* [Исходный текст]:
'''
Помимо всего прочего, сказался и крайне низкий образовательный уровень большинства не только рядовых коммунистов, но и партийных руководителей. Ленина, которым они будут прикрываться всю свою оставшуюся жизнь, никто из них никогда не читал и читать не будет, а все эти споры с заумными интеллигентами вроде Троцкого и Каменева уже изрядно набили партийным бюрократам оскомину. Они ничего не смыслили ни в экономике, ни в государственном строительстве, и проблемы рынка навсегда остались для них тайной за семью печатями. Зато такие простые понятия, как «надавить», «отнять», «запретить», были для них не только ясны, но и близки. И если им говорили, что с помощью давления на село можно избежать всей этой возни с крестьянами и вытекавшими отсюда кризисами, они были готовы давить этих самых крестьян.
Что же касается заглавных действующих лиц, то для них сложилась весьма интересная ситуация. Чтобы возглавить «правый» уклон, Бухарину надо было выступать с троцкистских политических позиций и таким образом снова бросить вызов тупой чиновничьей массе. А это равносильно поражению. Тем временем не брезговавший ничем в борьбе за власть Сталин, нисколько не смущаясь, критиковал Николая Ивановича с тех самых экономических позиций, которые выдвигал Троцкий.
И далеко не случайно внимательно следивший за всем происходящим в Москве Троцкий язвительно заметил: «Нельзя отрицать все же, что в некоторых элементарных вопросах Сталин подучивается... Все, что он говорит против «правых», было уже не раз сказано против него самого. Ни одного слова он не прибавил». «Политика партии, — вторил ему Преображенский, — в некоторых существенных пунктах сдвинулась на правильный путь». Потому и предлагал «коллективное выступление навстречу партии».
Осенью 1928 года были обнародованы контрольные цифры на следующий хозяйственный год. Комиссия, в которую вместе со Сталиным входили Бухарин и Рыков, работала над этим документом целых десять дней. Все это время «правые» пытались навязать комиссии свою волю, а когда убедились в полной невозможности влиять на членов комиссии, подали заявления об отставке со всех занимаемых ими постов. А посты эти выглядели весьма внушительно: редактор газеты «Правда», секретарь Исполкома Коминтерна, председатели СНК СССР и ВЦСПС.
Сталин не согласился. По всей видимости, ему еще очень нужны были люди, на которых он, в случае провала своей политики, мог бы отыграться. Он обещал прекратить преследования «бухаринцев» и сократить капиталовложения в промышленность, и те пошли на компромисс.
'''
* [Набор данных]:
'''
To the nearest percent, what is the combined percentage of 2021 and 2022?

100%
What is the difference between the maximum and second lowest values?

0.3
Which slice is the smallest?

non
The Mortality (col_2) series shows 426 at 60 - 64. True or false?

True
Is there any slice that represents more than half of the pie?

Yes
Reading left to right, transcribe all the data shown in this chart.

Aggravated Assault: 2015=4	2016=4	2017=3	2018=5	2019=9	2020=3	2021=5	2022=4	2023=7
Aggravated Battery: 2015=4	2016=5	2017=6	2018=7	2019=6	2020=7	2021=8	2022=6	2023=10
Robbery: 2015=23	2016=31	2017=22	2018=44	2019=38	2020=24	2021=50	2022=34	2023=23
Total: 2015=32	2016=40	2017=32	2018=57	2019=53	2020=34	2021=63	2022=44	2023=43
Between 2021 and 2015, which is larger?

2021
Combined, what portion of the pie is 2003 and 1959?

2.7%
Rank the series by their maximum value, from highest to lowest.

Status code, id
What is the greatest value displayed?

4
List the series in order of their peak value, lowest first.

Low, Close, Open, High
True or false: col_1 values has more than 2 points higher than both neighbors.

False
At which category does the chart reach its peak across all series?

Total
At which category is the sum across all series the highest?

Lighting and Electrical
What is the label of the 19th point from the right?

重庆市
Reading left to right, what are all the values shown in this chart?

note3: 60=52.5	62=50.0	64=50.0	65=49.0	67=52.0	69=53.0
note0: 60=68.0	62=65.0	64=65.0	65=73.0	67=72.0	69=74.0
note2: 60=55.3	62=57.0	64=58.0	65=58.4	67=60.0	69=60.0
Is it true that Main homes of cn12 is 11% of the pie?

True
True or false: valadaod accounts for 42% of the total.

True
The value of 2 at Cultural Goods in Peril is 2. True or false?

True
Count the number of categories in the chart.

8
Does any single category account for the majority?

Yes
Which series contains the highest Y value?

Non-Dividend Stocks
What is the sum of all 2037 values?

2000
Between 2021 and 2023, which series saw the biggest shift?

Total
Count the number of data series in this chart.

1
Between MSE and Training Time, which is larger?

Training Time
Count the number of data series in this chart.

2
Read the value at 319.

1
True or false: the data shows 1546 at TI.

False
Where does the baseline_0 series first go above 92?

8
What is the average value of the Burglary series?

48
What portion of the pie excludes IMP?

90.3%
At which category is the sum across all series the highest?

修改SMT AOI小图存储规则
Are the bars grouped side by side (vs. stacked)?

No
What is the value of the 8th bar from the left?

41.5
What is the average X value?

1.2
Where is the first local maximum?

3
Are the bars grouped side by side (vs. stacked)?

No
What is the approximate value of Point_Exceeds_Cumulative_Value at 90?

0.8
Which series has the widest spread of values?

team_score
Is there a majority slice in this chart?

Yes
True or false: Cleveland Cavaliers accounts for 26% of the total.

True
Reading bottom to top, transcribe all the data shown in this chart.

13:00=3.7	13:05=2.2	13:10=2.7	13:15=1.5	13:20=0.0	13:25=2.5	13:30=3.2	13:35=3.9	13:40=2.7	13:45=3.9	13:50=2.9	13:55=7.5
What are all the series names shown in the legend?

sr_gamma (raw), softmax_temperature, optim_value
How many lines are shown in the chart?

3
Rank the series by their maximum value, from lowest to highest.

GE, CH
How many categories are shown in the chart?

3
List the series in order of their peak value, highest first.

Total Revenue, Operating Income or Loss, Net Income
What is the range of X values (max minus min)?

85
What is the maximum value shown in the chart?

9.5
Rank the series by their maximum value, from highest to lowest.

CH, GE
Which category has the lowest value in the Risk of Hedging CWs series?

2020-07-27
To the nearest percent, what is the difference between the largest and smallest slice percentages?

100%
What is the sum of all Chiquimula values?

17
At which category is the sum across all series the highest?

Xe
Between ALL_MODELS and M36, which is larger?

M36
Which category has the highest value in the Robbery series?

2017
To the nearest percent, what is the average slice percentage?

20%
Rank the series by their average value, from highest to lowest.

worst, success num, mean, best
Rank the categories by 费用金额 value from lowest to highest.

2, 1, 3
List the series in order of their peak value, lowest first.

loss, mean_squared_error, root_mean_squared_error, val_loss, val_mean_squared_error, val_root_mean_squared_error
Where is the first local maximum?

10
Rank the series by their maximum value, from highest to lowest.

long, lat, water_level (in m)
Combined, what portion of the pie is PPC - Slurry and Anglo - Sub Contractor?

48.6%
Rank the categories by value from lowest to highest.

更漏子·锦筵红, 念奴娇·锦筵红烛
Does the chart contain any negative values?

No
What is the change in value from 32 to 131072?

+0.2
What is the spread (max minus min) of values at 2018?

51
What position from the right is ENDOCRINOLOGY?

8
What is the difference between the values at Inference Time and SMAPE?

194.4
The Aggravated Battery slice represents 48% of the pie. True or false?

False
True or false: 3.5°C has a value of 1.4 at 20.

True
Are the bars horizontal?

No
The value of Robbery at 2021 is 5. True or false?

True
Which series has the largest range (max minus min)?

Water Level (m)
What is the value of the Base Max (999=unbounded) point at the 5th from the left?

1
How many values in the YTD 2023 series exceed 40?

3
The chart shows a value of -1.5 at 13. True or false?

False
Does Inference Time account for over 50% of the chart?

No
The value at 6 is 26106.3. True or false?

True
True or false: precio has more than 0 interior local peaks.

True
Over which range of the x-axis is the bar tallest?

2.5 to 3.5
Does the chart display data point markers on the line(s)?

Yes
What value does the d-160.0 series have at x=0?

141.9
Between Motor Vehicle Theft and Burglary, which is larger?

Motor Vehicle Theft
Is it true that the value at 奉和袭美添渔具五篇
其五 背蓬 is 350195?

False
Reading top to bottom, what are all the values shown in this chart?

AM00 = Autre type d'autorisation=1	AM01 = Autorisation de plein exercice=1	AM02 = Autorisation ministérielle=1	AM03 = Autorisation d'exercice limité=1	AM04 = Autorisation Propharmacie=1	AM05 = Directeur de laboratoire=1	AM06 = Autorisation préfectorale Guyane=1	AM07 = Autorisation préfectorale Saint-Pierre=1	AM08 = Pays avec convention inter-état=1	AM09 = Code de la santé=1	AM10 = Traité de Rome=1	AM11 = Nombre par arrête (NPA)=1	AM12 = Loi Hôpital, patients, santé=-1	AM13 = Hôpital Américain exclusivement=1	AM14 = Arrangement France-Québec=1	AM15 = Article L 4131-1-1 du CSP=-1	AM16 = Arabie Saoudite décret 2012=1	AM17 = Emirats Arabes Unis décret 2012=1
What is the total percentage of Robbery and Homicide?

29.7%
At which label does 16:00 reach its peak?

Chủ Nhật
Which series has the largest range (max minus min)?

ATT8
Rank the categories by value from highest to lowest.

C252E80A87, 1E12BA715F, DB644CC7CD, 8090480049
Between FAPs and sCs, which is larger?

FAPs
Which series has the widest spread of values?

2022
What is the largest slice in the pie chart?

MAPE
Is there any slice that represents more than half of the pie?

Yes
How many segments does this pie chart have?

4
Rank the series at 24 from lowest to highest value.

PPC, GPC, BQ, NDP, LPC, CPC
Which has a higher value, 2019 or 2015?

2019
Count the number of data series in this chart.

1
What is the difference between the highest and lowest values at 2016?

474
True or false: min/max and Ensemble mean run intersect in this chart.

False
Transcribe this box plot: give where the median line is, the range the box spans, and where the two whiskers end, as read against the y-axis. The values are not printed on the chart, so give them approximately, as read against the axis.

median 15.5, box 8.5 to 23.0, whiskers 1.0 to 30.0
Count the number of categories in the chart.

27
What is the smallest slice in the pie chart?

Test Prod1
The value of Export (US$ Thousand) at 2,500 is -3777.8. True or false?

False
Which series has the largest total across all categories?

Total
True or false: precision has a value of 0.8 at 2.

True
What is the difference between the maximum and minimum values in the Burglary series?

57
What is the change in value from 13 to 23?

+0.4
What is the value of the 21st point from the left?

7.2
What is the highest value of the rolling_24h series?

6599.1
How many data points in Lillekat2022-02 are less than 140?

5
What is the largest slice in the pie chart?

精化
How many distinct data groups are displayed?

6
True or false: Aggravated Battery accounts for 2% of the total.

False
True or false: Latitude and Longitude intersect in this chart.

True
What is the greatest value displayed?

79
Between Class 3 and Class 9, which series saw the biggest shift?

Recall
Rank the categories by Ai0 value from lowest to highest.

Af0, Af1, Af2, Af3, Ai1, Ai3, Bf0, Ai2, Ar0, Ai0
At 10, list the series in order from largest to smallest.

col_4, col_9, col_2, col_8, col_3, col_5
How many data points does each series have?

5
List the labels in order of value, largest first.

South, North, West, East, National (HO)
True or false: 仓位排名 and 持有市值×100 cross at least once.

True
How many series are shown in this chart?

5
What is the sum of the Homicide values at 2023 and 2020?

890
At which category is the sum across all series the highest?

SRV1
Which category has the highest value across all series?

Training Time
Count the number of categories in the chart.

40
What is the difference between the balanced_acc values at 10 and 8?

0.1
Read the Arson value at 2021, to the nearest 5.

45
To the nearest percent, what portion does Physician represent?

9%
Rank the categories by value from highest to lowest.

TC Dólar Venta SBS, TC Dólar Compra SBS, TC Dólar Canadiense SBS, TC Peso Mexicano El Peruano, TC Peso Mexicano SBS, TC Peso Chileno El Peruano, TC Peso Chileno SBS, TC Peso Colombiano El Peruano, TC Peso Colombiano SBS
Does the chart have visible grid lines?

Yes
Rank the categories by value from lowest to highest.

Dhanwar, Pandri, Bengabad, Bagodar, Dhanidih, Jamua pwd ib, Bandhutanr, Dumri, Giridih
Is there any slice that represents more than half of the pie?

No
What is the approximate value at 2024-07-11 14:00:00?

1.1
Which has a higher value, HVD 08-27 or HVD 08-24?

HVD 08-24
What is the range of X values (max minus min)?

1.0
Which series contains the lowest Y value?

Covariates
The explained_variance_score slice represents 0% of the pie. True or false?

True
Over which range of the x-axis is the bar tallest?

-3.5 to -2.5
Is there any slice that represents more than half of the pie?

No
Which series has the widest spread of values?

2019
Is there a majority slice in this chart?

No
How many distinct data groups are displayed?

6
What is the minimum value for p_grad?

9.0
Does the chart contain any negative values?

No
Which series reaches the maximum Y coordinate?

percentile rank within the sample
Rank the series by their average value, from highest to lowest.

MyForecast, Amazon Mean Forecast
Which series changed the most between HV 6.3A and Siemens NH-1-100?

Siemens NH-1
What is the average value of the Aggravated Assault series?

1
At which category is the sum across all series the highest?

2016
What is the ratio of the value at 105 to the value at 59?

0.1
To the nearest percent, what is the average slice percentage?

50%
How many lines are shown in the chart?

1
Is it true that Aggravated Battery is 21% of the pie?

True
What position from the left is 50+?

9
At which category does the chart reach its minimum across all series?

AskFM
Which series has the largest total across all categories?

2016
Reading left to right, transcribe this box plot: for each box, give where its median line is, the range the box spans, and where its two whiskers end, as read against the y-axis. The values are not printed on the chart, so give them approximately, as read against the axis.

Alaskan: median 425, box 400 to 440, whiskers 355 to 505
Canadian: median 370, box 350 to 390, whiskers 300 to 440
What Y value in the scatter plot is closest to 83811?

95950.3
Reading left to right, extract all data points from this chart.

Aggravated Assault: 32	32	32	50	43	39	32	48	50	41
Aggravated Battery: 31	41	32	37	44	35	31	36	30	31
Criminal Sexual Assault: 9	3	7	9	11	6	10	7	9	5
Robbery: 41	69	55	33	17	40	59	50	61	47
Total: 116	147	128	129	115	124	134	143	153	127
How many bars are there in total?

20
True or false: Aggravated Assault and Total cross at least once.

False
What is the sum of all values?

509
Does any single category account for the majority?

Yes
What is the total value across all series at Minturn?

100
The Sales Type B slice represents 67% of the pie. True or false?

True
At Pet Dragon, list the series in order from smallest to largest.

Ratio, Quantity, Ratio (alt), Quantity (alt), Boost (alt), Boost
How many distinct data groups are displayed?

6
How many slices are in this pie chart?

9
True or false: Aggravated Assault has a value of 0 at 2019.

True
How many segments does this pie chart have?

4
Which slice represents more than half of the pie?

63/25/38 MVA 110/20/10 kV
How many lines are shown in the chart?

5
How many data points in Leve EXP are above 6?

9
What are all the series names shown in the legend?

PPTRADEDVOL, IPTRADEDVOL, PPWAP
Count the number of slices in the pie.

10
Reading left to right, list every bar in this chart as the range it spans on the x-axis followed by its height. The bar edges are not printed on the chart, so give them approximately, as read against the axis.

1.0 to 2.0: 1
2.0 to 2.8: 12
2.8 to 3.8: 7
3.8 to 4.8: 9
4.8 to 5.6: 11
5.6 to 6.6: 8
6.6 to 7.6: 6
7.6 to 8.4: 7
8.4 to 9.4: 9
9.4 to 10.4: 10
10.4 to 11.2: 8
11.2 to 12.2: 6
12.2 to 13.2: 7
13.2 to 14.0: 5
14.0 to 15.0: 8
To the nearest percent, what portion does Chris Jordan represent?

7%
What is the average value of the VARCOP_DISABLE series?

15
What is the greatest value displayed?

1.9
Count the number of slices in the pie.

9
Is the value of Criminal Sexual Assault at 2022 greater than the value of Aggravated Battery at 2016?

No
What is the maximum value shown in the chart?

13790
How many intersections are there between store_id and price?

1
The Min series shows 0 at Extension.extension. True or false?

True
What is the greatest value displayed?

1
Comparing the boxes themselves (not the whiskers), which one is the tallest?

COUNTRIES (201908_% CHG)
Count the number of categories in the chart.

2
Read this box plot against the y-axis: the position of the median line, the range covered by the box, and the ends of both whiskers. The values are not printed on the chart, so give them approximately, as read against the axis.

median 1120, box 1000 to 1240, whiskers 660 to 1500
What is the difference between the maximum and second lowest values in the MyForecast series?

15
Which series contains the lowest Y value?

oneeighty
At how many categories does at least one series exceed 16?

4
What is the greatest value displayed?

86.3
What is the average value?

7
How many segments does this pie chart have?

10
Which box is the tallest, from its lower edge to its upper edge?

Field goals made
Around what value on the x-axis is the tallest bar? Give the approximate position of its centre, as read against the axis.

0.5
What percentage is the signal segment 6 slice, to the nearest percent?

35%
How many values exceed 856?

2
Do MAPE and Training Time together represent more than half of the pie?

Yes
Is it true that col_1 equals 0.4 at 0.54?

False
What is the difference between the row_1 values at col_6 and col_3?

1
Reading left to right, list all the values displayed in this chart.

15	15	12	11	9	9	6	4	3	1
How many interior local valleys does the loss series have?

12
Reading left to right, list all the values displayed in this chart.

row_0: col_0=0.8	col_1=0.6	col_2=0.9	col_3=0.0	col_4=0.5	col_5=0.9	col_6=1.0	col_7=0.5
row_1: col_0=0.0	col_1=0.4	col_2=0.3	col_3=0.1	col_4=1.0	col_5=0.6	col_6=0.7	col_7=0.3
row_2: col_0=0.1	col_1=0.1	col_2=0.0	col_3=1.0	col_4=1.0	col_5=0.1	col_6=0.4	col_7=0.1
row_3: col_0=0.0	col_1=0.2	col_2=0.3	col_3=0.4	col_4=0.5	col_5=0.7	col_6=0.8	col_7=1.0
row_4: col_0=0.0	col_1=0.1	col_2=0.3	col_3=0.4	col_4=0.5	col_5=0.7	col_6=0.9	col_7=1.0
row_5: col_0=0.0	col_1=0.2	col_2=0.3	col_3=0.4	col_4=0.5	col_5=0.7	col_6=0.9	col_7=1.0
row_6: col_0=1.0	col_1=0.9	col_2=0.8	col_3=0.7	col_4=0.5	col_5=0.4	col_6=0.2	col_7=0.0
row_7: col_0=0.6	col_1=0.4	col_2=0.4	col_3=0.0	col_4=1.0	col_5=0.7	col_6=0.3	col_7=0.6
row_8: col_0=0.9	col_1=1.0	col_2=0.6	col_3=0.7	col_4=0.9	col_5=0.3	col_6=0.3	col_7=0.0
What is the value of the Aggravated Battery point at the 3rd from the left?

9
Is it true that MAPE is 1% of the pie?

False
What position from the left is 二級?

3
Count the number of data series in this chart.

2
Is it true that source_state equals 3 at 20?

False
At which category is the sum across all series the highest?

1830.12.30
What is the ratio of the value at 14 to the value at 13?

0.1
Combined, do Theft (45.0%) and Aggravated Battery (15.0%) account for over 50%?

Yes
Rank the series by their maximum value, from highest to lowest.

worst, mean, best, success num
'''
* [Задания]:
1. Процитируйте фрагмент исходного текста, начиная со слов «Осенью 1928 года» и заканчивая словами «СССР и ВЦСПС.».
2. Сколько дней, согласно исходному тексту, комиссия работала над контрольными цифрами на следующий хозяйственный год?

* [Ответы]:
1.
Осенью 1928 года были обнародованы контрольные цифры на следующий хозяйственный год. Комиссия, в которую вместе со Сталиным входили Бухарин и Рыков, работала над этим документом целых десять дней. Все это время «правые» пытались навязать комиссии свою волю, а когда убедились в полной невозможности влиять на членов комиссии, подали заявления об отставке со всех занимаемых ими постов. А посты эти выглядели весьма внушительно: редактор газеты «Правда», секретарь Исполкома Коминтерна, председатели СНК СССР и ВЦСПС.

2. Десять дней.